> ACTION ITEM:
Give back the whole listing exactly as written, leaving out each picture.

> DATA SHOWN:

++++++++++

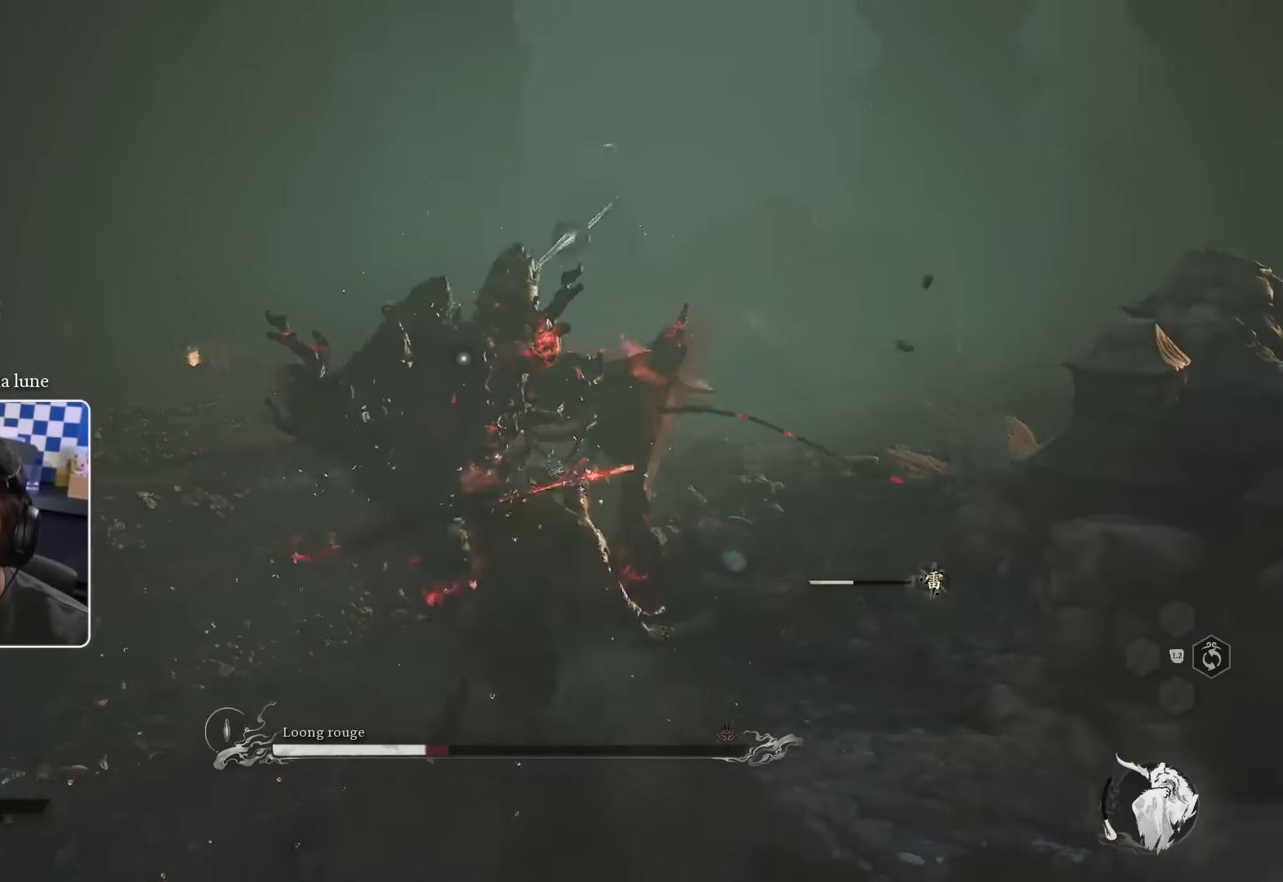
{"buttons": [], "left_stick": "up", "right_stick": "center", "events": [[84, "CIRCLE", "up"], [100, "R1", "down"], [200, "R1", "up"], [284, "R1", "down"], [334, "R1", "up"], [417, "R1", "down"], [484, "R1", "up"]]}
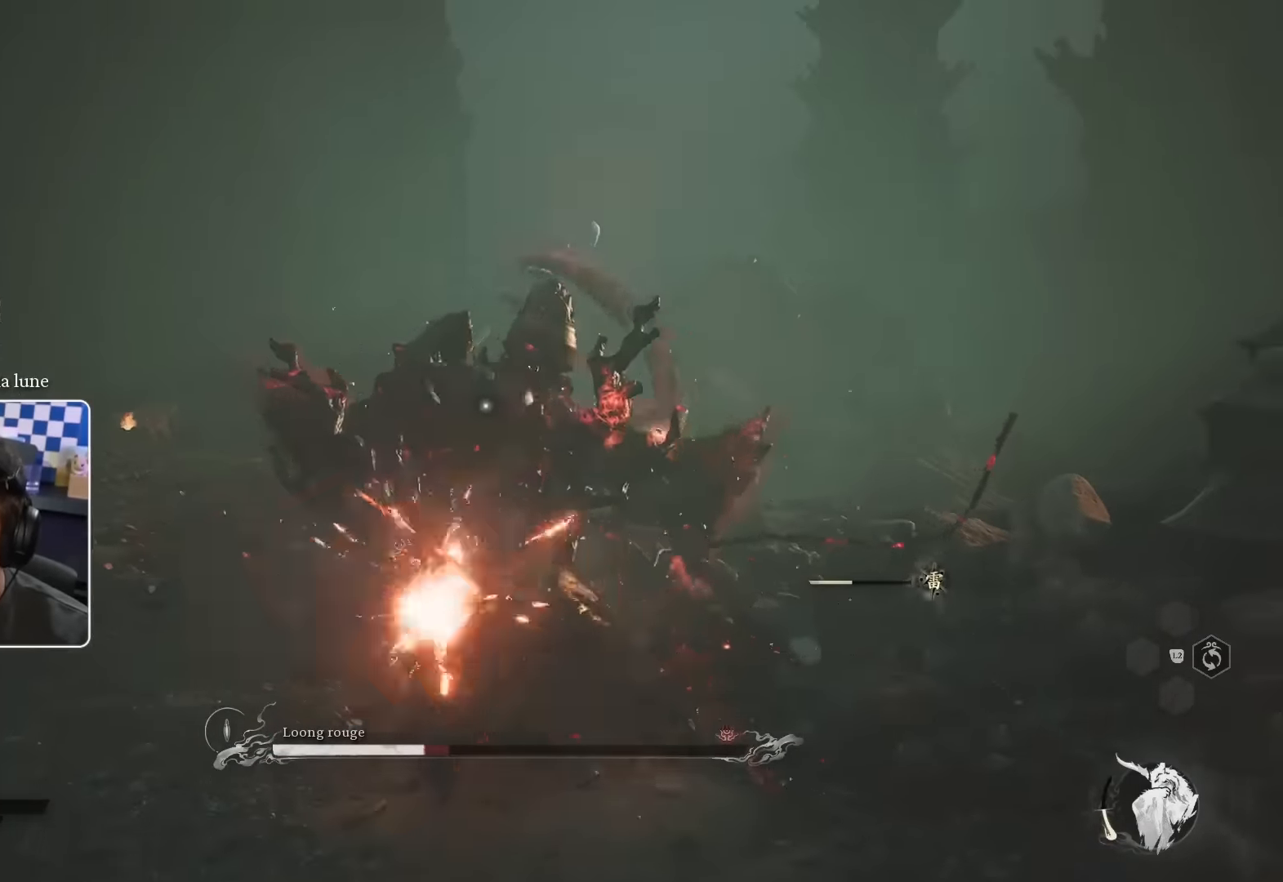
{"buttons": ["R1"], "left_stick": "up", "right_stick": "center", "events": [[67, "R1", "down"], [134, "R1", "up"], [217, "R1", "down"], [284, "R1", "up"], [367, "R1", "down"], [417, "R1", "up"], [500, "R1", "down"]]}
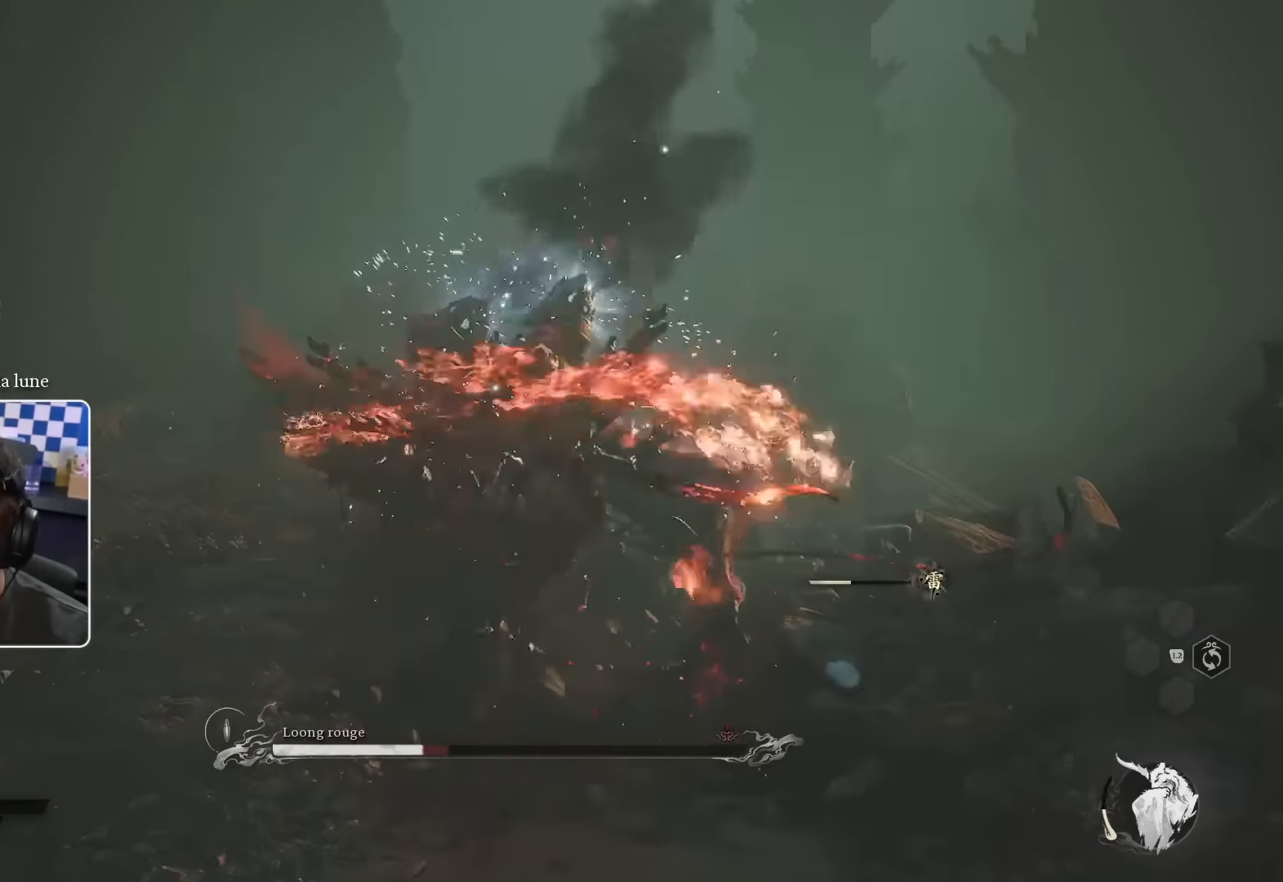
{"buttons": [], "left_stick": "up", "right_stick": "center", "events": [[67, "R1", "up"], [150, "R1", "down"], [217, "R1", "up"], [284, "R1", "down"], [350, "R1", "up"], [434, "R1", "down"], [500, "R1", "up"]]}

++++++++++

> RESULT BELOW:
{"buttons": [], "left_stick": "up", "right_stick": "center", "events": [[84, "CIRCLE", "up"], [100, "R1", "down"], [200, "R1", "up"], [284, "R1", "down"], [334, "R1", "up"], [417, "R1", "down"], [484, "R1", "up"]]}
{"buttons": ["R1"], "left_stick": "up", "right_stick": "center", "events": [[67, "R1", "down"], [134, "R1", "up"], [217, "R1", "down"], [284, "R1", "up"], [367, "R1", "down"], [417, "R1", "up"], [500, "R1", "down"]]}
{"buttons": [], "left_stick": "up", "right_stick": "center", "events": [[67, "R1", "up"], [150, "R1", "down"], [217, "R1", "up"], [284, "R1", "down"], [350, "R1", "up"], [434, "R1", "down"], [500, "R1", "up"]]}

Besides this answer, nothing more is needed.